David Perales

No. 99 – Montreal Alouettes
- Position: Defensive lineman
- Roster status: Practice roster
- CFL status: American

Personal information
- Born: April 9, 1999 (age 27) San Jose, California, U.S.
- Listed height: 6 ft 3 in (1.91 m)
- Listed weight: 240 lb (109 kg)

Career information
- High school: Merced (Merced, California)
- College: Merced JC (2017) Sacramento State (2018) Fresno State (2019–2022)
- NFL draft: 2023: undrafted

Career history
- Pittsburgh Steelers (2023–2024)*; Montreal Alouettes (2026–present);
- * Offseason or practice squad member only

Awards and highlights
- First-team All-MW (2022); 2× Second-team All-MW (2020, 2021);
- Stats at Pro Football Reference
- Stats at CFL.ca

= David Perales =

American gridiron football player (born 1999)

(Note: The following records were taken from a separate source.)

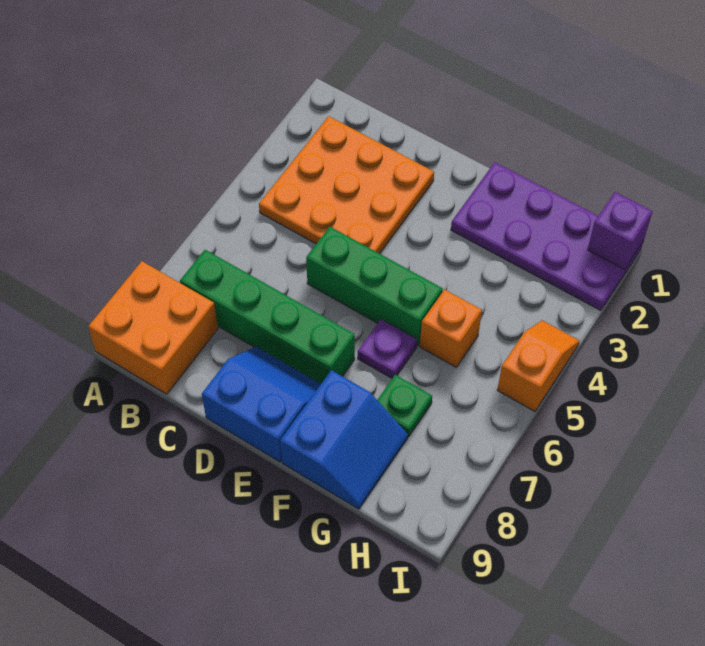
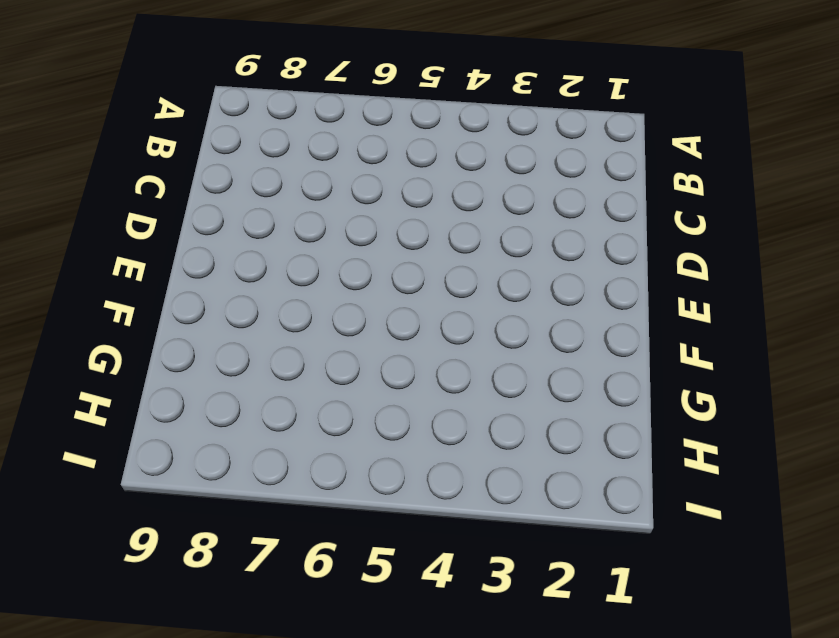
none -> orange 2x2 brick [88,261,218,394]
none -> orange 3x3 plate [259,116,434,254]
none -> green 1x4 brick [180,250,355,384]

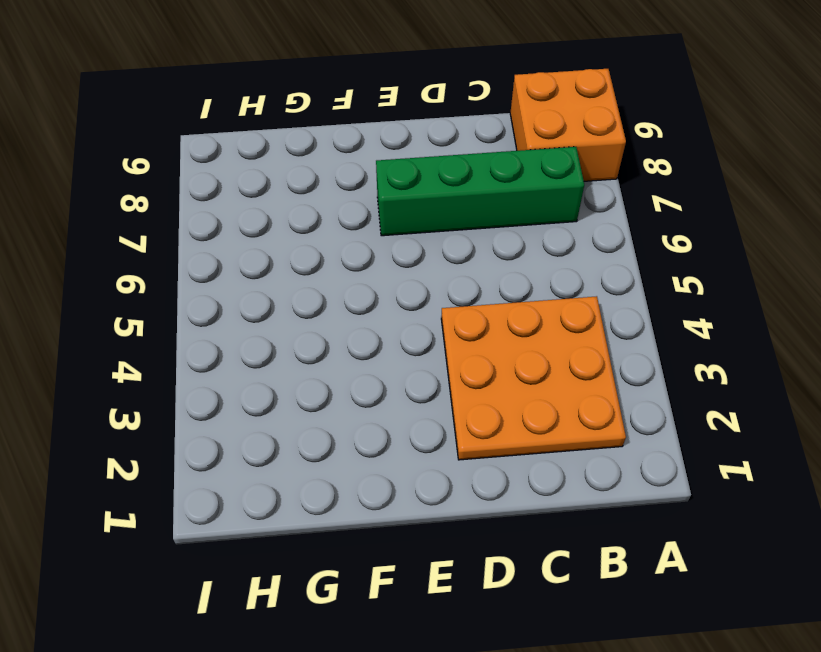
none -> green 1x3 brick [306,227,443,346]
none -> blue 2x2 slope [202,347,321,462]
none -> purple 2x4 plate [451,162,644,310]

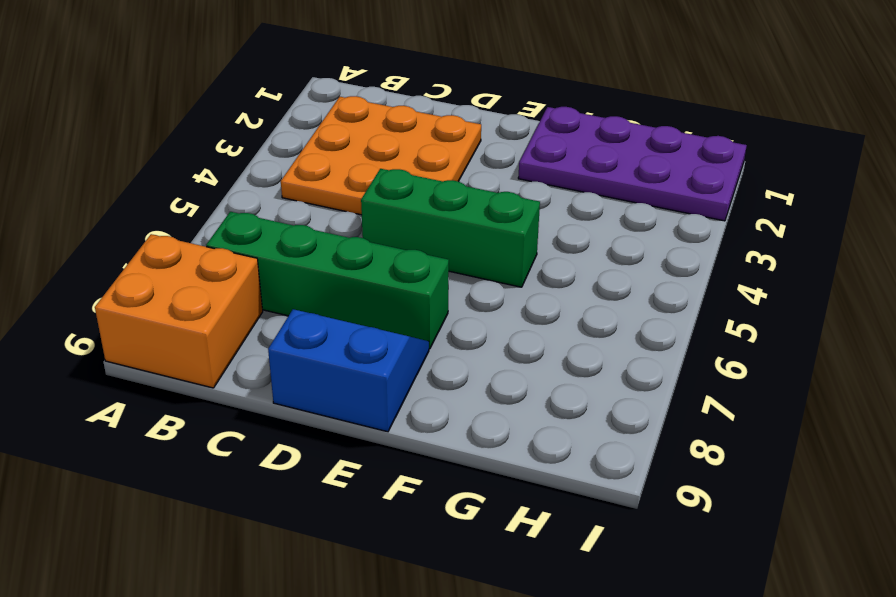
none -> purple 1x1 plate [358,319,417,378]
none -> blue 2x2 slope [280,370,408,509]
none -> orange 1x1 brick [420,289,482,367]

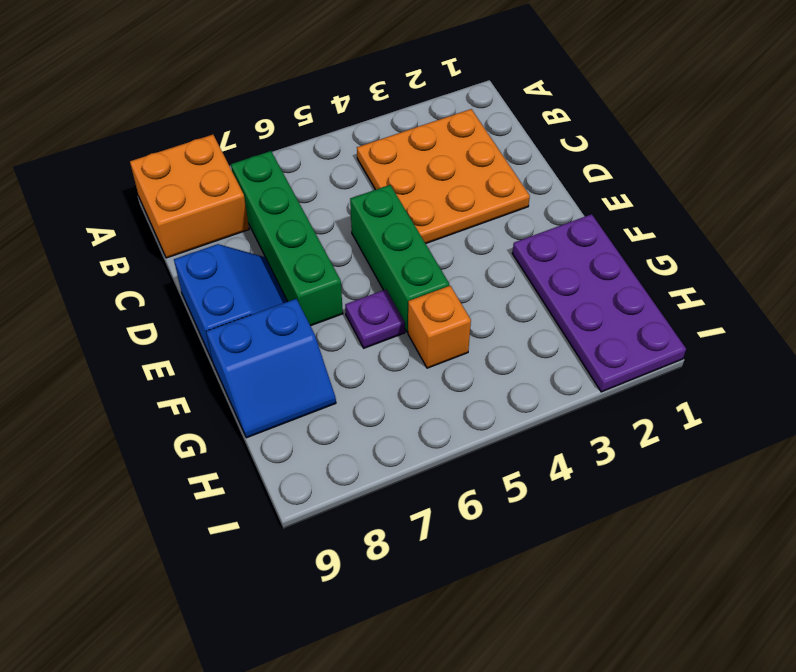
none -> green 1x1 plate [377,375,432,437]
none -> orange 1x2 slope [497,320,579,411]
none -> purple 1x1 brick [588,192,652,270]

David Perales (born April 9, 1999) is an American professional football defensive lineman for the Montreal Alouettes of the Canadian Football League (CFL). He played college football for the Merced Blue Devils, Sacramento State Hornets and Fresno State Bulldogs.

== Early life ==
Perales was born on April 9, 1999, in San Jose, California. He attended Merced High School in Merced, California. As a senior, Perales had 93 tackles, including nine for loss and 7.5 sacks.

== College career ==
Perales played college football for the Merced Blue Devils in 2017, Sacramento State Hornets in 2018 and Fresno State Bulldogs from 2019 to 2022. At Merced, he was named the Golden Coast Conference Defensive Player of the Year after he registered 64 tackles, 14 sacks, ten pass deflections and three forced fumbles. Perales transferred to Sacramento State University for the 2018 season, recording 23 tackles, including 7.5 for loss, 2.5 sacks, one pass break up, forced fumble and blocked kick.

In 2019, he sat out the season due to NCAA transfer rules after he committed to Fresno State University. In 33 games at Fresno, Perales 118 tackles, 23 sacks, one interception, six pass deflections, nine forced fumbles and two fumble recoveries. He was a two-time second-team All-MW selection in 2020 and 2021 and first-team in 2022.

== Professional career ==

Pre-draft measurables
| Height | Weight | Arm length | Hand span | Wingspan | 40-yard dash | 10-yard split | 20-yard split | 20-yard shuttle | Three-cone drill | Bench press |
| 6 ft 2 in (1.88 m) | 248 lb (112 kg) | 32 in (0.81 m) | 9+1⁄4 in (0.23 m) | 6 ft 6+3⁄4 in (2.00 m) | 5.04 s | 1.74 s | 2.82 s | 4.45 s | 7.10 s | 22 reps |
All values from Pro day

=== Pittsburgh Steelers ===
After not being selected in the 2023 NFL draft, Perales signed with the Pittsburgh Steelers of the National Football League (NFL) as an undrafted free agent. On August 29, 2023, he was released and signed to the practice squad the following day. Perales spent the season on the practice squad and signed a futures contract on January 9, 2024. On August 1, he was waived and placed on the injured reserve due to a knee injury. On December 17, he was waived off the injured reserve.

=== Montreal Alouettes ===
On January 26, 2026, the Montreal Alouettes of the Canadian Football League (CFL) signed Perales. On May 31, he was signed to the practice roster. On July 11, Perales made his first start against the Calgary Stampeders. He had one tackle, one sack and one pass knock down, which won the game for the Alouettes. On September 17, Perales was placed on the practice roster.